Die Anleger hätten realisiert, dass es zu früh gewesen sei, negative Folgen der Epidemie in China auf die Wirtschaft als vernachlässigbar abzutun, erklärte der Analyst Milan Cutkovic von AxiTrader. „Die Investoren, die dachten, ihre Anlagen in den USA oder in Europa seien vor der Angst vor dem Coronavirus sicher, müssen jetzt umplanen“, sagte auch Analyst Jasper Lawler von der London Capital Group.

An der Börse in Frankfurt am Main litten vor allem vom Tourismus abhängige Unternehmen wie die Lufthansa. Ihr Aktienkurs stürzte am Vormittag um mehr als 7 Prozent ab. Auch die Papiere der Automobilhersteller und -zulieferer gaben stark nach; sie machen einen großen Teil ihrer Umsätze in China und haben dort auch Fabriken.

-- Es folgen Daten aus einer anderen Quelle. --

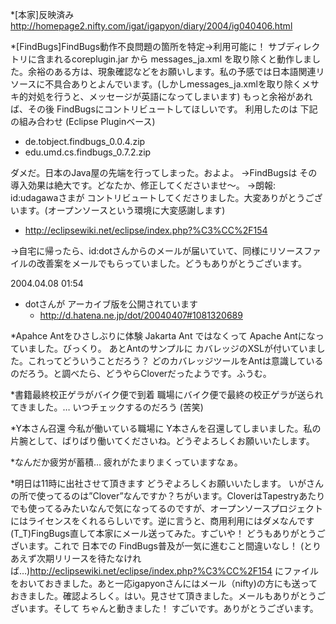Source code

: *[本家]反映済み
http://homepage2.nifty.com/igat/igapyon/diary/2004/ig040406.html

*[FindBugs]FindBugs動作不良問題の箇所を特定→利用可能に！
サブディレクトリに含まれるcoreplugin.jar から messages_ja.xml を取り除くと動作しました。余裕のある方は、現象確認などをお願いします。私の予感では日本語関連リソースに不具合ありとよんでいます。(しかしmessages_ja.xmlを取り除くメサキ的対処を行うと、メッセージが英語になってしまいます)
もっと余裕があれば、その後 FindBugsにコントリビュートしてほしいです。
利用したのは 下記の組み合わせ (Eclipse Pluginベース)

* de.tobject.findbugs_0.0.4.zip
* edu.umd.cs.findbugs_0.7.2.zip

ダメだ。日本のJava屋の先端を行ってしまった。およよ。
→FindBugsは その導入効果は絶大です。どなたか、修正してくださいませ～。
→朗報: id:udagawaさまが コントリビュートしてくださりました。大変ありがとうございます。(オープンソースという環境に大変感謝します)

* http://eclipsewiki.net/eclipse/index.php?%C3%CC%2F154

→自宅に帰ったら、id:dotさんからのメールが届いていて、同様にリソースファイルの改善案をメールでもらっていました。どうもありがとうございます。

2004.04.08 01:54

* dotさんが アーカイブ版を公開されています
  * http://d.hatena.ne.jp/dot/20040407#1081320689



*Apahce Antをひさしぶりに体験
Jakarta Ant ではなくって Apache Antになっていました。びっくり。
あとAntのサンプルに カバレッジのXSLが付いていました。これってどういうことだろう？ どのカバレッジツールをAntは意識しているのだろう。と調べたら、どうやらCloverだったようです。ふうむ。

*書籍最終校正ゲラがバイク便で到着
職場にバイク便で最終の校正ゲラが送られてきました。… いつチェックするのだろう (苦笑)

*Y本さん召還
今私が働いている職場に Y本さんを召還してしまいました。私の片腕として、ばりばり働いてくださいね。どうぞよろしくお願いいたします。

*なんだか疲労が蓄積…
疲れがたまりまくっていますなぁ。

*明日は11時に出社させて頂きます
どうぞよろしくお願いいたします。
いがさんの所で使ってるのは”Clover”なんですか？ちがいます。CloverはTapestryあたりでも使ってるみたいなんで気になってるのですが、オープンソースプロジェクトにはライセンスをくれるらしいです。逆に言うと、商用利用にはダメなんです (T_T)FingBugs直して本家にメール送ってみた。すごいや！ どうもありがとうございます。これで 日本での FindBugs普及が一気に進むこと間違いなし！ (とりあえず次期リリースを待たなければ…)http://eclipsewiki.net/eclipse/index.php?%C3%CC%2F154 にファイルをおいておきました。あと一応igapyonさんにはメール（nifty)の方にも送っておきました。確認よろしく。はい。見させて頂きました。メールもありがとうございます。そして ちゃんと動きました！ すごいです。ありがとうございます。
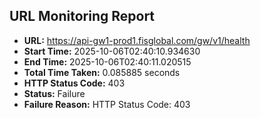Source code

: ## URL Monitoring Report

- **URL:** https://api-gw1-prod1.fisglobal.com/gw/v1/health
- **Start Time:** 2025-10-06T02:40:10.934630
- **End Time:** 2025-10-06T02:40:11.020515
- **Total Time Taken:** 0.085885 seconds
- **HTTP Status Code:** 403
- **Status:** Failure
- **Failure Reason:** HTTP Status Code: 403
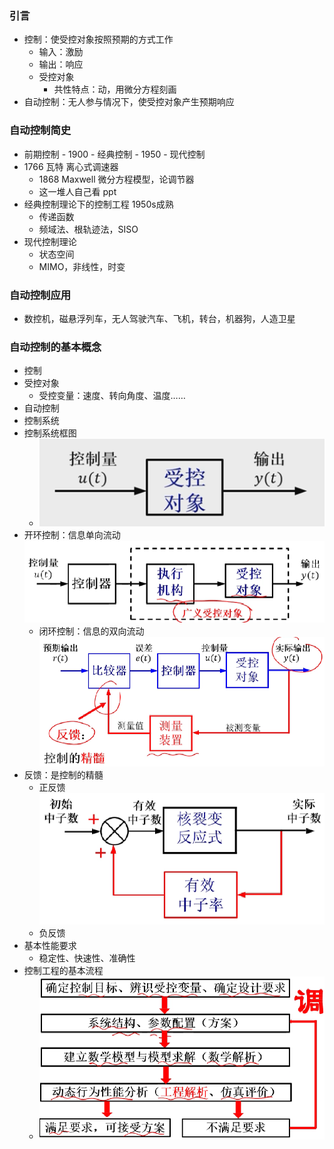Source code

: ### 引言

- 控制：使受控对象按照预期的方式工作
	- 输入：激励
	- 输出：响应
	- 受控对象
		- 共性特点：动，用微分方程刻画
- 自动控制：无人参与情况下，使受控对象产生预期响应

### 自动控制简史

- 前期控制 - 1900 - 经典控制 - 1950 - 现代控制
- 1766 瓦特 离心式调速器
	- 1868 Maxwell 微分方程模型，论调节器
	- 这一堆人自己看 ppt
- 经典控制理论下的控制工程 1950s成熟
	- 传递函数
	- 频域法、根轨迹法，SISO
- 现代控制理论
	- 状态空间 
	- MIMO，非线性，时变

### 自动控制应用

- 数控机，磁悬浮列车，无人驾驶汽车、飞机，转台，机器狗，人造卫星

### 自动控制的基本概念

- 控制
- 受控对象
	- 受控变量：速度、转向角度、温度……
- 自动控制
- 控制系统
- 控制系统框图
	- ![image-20220909111133879](attachments/image-20220909111133879.png)
- 开环控制：信息单向流动![image-20220909111222492](attachments/image-20220909111222492.png)
	- 闭环控制：信息的双向流动![image-20220909111245341](attachments/image-20220909111245341.png)
- 反馈：是控制的精髓
	- 正反馈![image-20220909111449508](attachments/image-20220909111449508.png)
	- 负反馈
- 基本性能要求
	- 稳定性、快速性、准确性
- 控制工程的基本流程
	- ![image-20220909111954057](attachments/image-20220909111954057.png)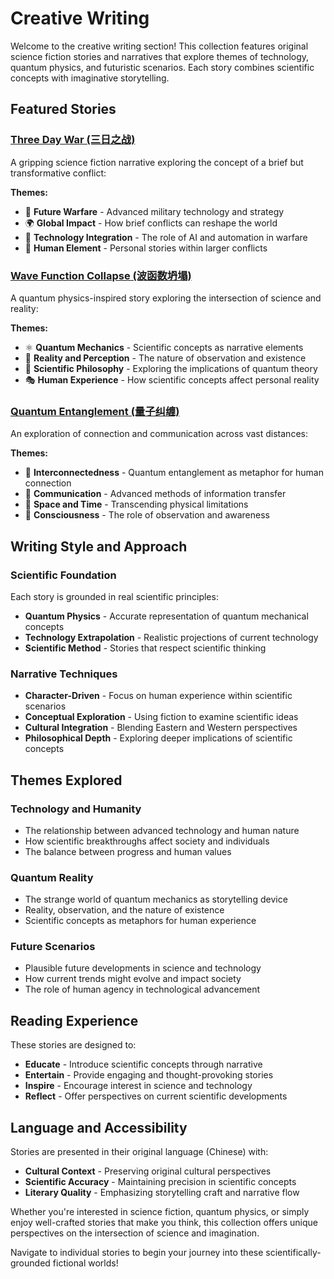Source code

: # Creative Writing

Welcome to the creative writing section! This collection features original science fiction stories and narratives that explore themes of technology, quantum physics, and futuristic scenarios. Each story combines scientific concepts with imaginative storytelling.

## Featured Stories

### [Three Day War (三日之战)](three-day-war.md)

A gripping science fiction narrative exploring the concept of a brief but transformative conflict:

**Themes:**

- 🚀 **Future Warfare** - Advanced military technology and strategy
- 🌍 **Global Impact** - How brief conflicts can reshape the world
- 🤖 **Technology Integration** - The role of AI and automation in warfare
- 🧠 **Human Element** - Personal stories within larger conflicts

### [Wave Function Collapse (波函数坍塌)](wave-function-collapse.md)

A quantum physics-inspired story exploring the intersection of science and reality:

**Themes:**

- ⚛️ **Quantum Mechanics** - Scientific concepts as narrative elements
- 🌌 **Reality and Perception** - The nature of observation and existence
- 🔬 **Scientific Philosophy** - Exploring the implications of quantum theory
- 🎭 **Human Experience** - How scientific concepts affect personal reality

### [Quantum Entanglement (量子纠缠)](quantum-entanglement.md)

An exploration of connection and communication across vast distances:

**Themes:**

- 🔗 **Interconnectedness** - Quantum entanglement as metaphor for human connection
- 📡 **Communication** - Advanced methods of information transfer
- 🌠 **Space and Time** - Transcending physical limitations
- 💫 **Consciousness** - The role of observation and awareness

## Writing Style and Approach

### Scientific Foundation

Each story is grounded in real scientific principles:

- **Quantum Physics** - Accurate representation of quantum mechanical concepts
- **Technology Extrapolation** - Realistic projections of current technology
- **Scientific Method** - Stories that respect scientific thinking

### Narrative Techniques

- **Character-Driven** - Focus on human experience within scientific scenarios
- **Conceptual Exploration** - Using fiction to examine scientific ideas
- **Cultural Integration** - Blending Eastern and Western perspectives
- **Philosophical Depth** - Exploring deeper implications of scientific concepts

## Themes Explored

### Technology and Humanity

- The relationship between advanced technology and human nature
- How scientific breakthroughs affect society and individuals
- The balance between progress and human values

### Quantum Reality

- The strange world of quantum mechanics as storytelling device
- Reality, observation, and the nature of existence
- Scientific concepts as metaphors for human experience

### Future Scenarios

- Plausible future developments in science and technology
- How current trends might evolve and impact society
- The role of human agency in technological advancement

## Reading Experience

These stories are designed to:

- **Educate** - Introduce scientific concepts through narrative
- **Entertain** - Provide engaging and thought-provoking stories
- **Inspire** - Encourage interest in science and technology
- **Reflect** - Offer perspectives on current scientific developments

## Language and Accessibility

Stories are presented in their original language (Chinese) with:

- **Cultural Context** - Preserving original cultural perspectives
- **Scientific Accuracy** - Maintaining precision in scientific concepts
- **Literary Quality** - Emphasizing storytelling craft and narrative flow

Whether you're interested in science fiction, quantum physics, or simply enjoy well-crafted stories that make you think, this collection offers unique perspectives on the intersection of science and imagination.

Navigate to individual stories to begin your journey into these scientifically-grounded fictional worlds!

Die Konjunkturängste drückten auch auf die Ölpreise. Denn werden die Wirtschaftsaktivität und die Reisetätigkeit ausgebremst, fällt das ohnehin schon bestehende Überangebot am Ölmarkt noch größer aus, erklärt Rohstoffexperte Carsten Fritsch von der Commerzbank.

Gefragt waren hingegen die als sichere Häfen geltenden Anlagen. Der Goldpreis stieg auf ein Siebenjahreshoch, näherte sich der Marke von 1.700 US-Dollar je Feinunze (31,1 Gramm) und erreichte in Euro umgerechnet sogar einen Rekord von 1.561 Euro.